:: Task set ::
a - Transcribe the passage about Liberty Lake's city government between "When Liberty Lake" and "manager in Connell.", inclusive.
b - In the passage about Liberty Lake's city government, where was Lewis Griffin city manager before he came to Liberty Lake in 2001?
c - Write the next part of the passage about Liberty Lake's city government, starting after its final sentence.

:: Given text ::
☆ ☆ ☆

When Liberty Lake Mayor Steve Peterson announced in November 2005 that the organizational chart at City Hall would undergo some changes at the start of 2006, he thanked outgoing City Administrator Lewis Griffin for his “strong and effective leadership.”

Peterson, who served as mayor of Spokane County’s easternmost city from incorporation in 2001 until the end of 2007 when he lost in the general election to Council Member Wendy Van Orman, said the elimination of the city administrator position would mean additional responsibility for department directors like Police Chief Brian Asmus, Community Development Director Doug Smith and Finance Director Arlene Fisher. Griffin, who had come to Liberty Lake in 2001 after serving as city manager of Colfax, was less than enthused about the change and moved on to become city manager in Connell.

Since Griffin cleared out his desk in December 2005, Liberty Lake has been without a city administrator – the vacancy was part of the reason a handful of residents started a petition last year to put a proposed change to the city’s form of government on the general election ballot. The initiative – which was voted down by over 70 percent of citizens last November – would have replaced the current strong mayor/city council system with a city manager/council structure.

☆ ☆ ☆

:: Extracted records ::
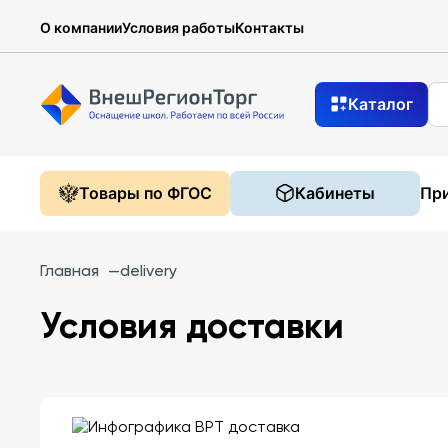
О компании
Условия работы
Контакты
Каталог
Товары по ФГОС
Кабинеты
При
Главная
—
delivery
Условия доставки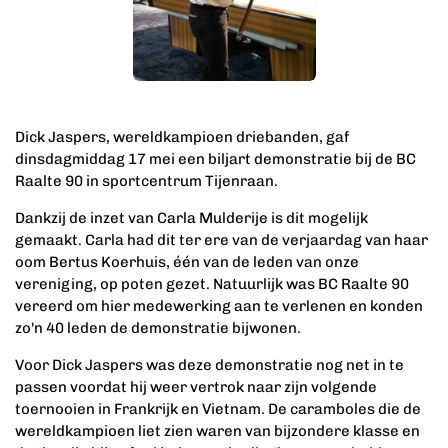
Dick Jaspers, wereldkampioen driebanden, gaf
dinsdagmiddag 17 mei een biljart demonstratie bij de BC
Raalte 90 in sportcentrum Tijenraan.
Dankzij de inzet van Carla Mulderije is dit mogelijk
gemaakt. Carla had dit ter ere van de verjaardag van haar
oom Bertus Koerhuis, één van de leden van onze
vereniging, op poten gezet. Natuurlijk was BC Raalte 90
vereerd om hier medewerking aan te verlenen en konden
zo'n 40 leden de
demonstratie
bijwonen.
Voor Dick Jaspers was deze demonstratie nog net in te
passen voordat hij weer vertrok naar zijn volgende
toernooien in Frankrijk en Vietnam. De caramboles die de
wereldkampioen liet zien waren van bijzondere klasse en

☆ ☆ ☆

:: Responses to the exercise ::
a -
When Liberty Lake Mayor Steve Peterson announced in November 2005 that the organizational chart at City Hall would undergo some changes at the start of 2006, he thanked outgoing City Administrator Lewis Griffin for his “strong and effective leadership.”

Peterson, who served as mayor of Spokane County’s easternmost city from incorporation in 2001 until the end of 2007 when he lost in the general election to Council Member Wendy Van Orman, said the elimination of the city administrator position would mean additional responsibility for department directors like Police Chief Brian Asmus, Community Development Director Doug Smith and Finance Director Arlene Fisher. Griffin, who had come to Liberty Lake in 2001 after serving as city manager of Colfax, was less than enthused about the change and moved on to become city manager in Connell.

b - Colfax

c -
Now Peterson is back in office, defeating Council Member Josh Beckett in the general election by a 74-percent margin. As for the roster at City Hall, the former and current mayor has made it clear that bringing back a city administrator is a top priority.

“We have different issues as a city now,” Peterson said. “I think a city administrator with knowledge and maturity will provide good continuity as we go forward.”

The City Council has already set aside funds in the 2012 budget for a city administrator, with a portion of that already allotted to interim City Administrator Mike Cecka who was brought on last November. Cecka, a former city administrator who works for Prothman, a Seattle-based municipal consulting firm, is working with Peterson on the process of hiring a full-time city administrator.

At last week’s City Council meeting, Cecka provided an update on the search process, noting that the city had received 39 applications since the posting went out in early January. The listing is included in the employment section of the Association of Washington Cities Web site as well as similar resources in Oregon and Idaho.

Cecka said the proximity to a metropolitan area like Spokane, the competitive salary (mentioned in the range of $95,000 to $125,000) and Liberty Lake’s reputation as a stable community are some of the major reasons for the positive response. He called the current collection of candidates “excellent.”
Applications will be accepted until Feb. 29.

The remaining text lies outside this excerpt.